A labeled dataset is created containing vulnerabilities associated with UAVs that can be categorized under CWE classes using Two different sources: The first source is SARD, which contains test cases written in C, C++, Java, PHP, and C#. SARD contains more than 150 categories of weaknesses according to the CWE taxonomy [25]. The second source of our dataset is the CVE real-world dataset [13], which is maintained in the NVD [14]. The process of creating the dataset involved three phases:
- Sampling from SARD: This phase aims to collect code samples “at the level of function” from SARD that correspond to the CWEs “52 unique categories of CWE” identified by the three SATs and the NVD review. Moreover, benign samples of code were collected for the sake of balancing our dataset. This phase resulted in the collection of 78,987 CWE samples and 362,845 benign samples, with a total of 441,832 samples.

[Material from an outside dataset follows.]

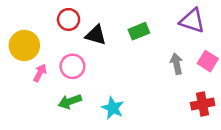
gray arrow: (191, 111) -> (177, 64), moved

- Sampling from NVD: This phase aims to collect samples of vulnerable code associated with UAV systems that have been reported to the NVD, for example, CVE-2024-38951 [17], CVE-2023-46256 [18] and CVE-2023-47625 [19]. Since there were not many code samples in the NVD, some extra code samples related to the same CWE types were collected from (CVE) [13], a part of the NVD [14] dataset. This phase resulted in the collection of 8,525 CWE samples.
- Final dataset assembly: This phase aims to assemble the entire samples from phase 1 and 2 into a unified final dataset called UAVulDB01. This step resulted in the collection of 87,512 CWE samples, representing the vulnerable code corresponding to 52 unique categories of CWE, and 362,845 benign samples, for a total of 450,357 samples. Each sample in the UAVulDB01consists of a function-level code snippet and two tags. The UAVulDB01's features are the code snippets "function level," where the first tags are "Mtags" (CWE category or benign code) in order to verify UAVulCode against multi-class categorization. Furthermore, the second tag, "Btags" represents Vulnerable or Benign code, allowing UAVulCode to be evaluated against binary-class classification. For illustration, Example 1 demonstrates a sample from the dataset associated with CWE-120. The sample's feature is represented by the function's code snippets, where Mtag is "CWE-120" and Btag is "Vulnerable". Example 1 : A CWE-120 example from UAVulDB01 void Function() { char data[100]; /* BAD SOURCE: gets() allows buffer overflow / gets(data); char dest[50]; / BAD SINK: unbounded copy */ strcpy(dest, data); printf("%s\n", dest); }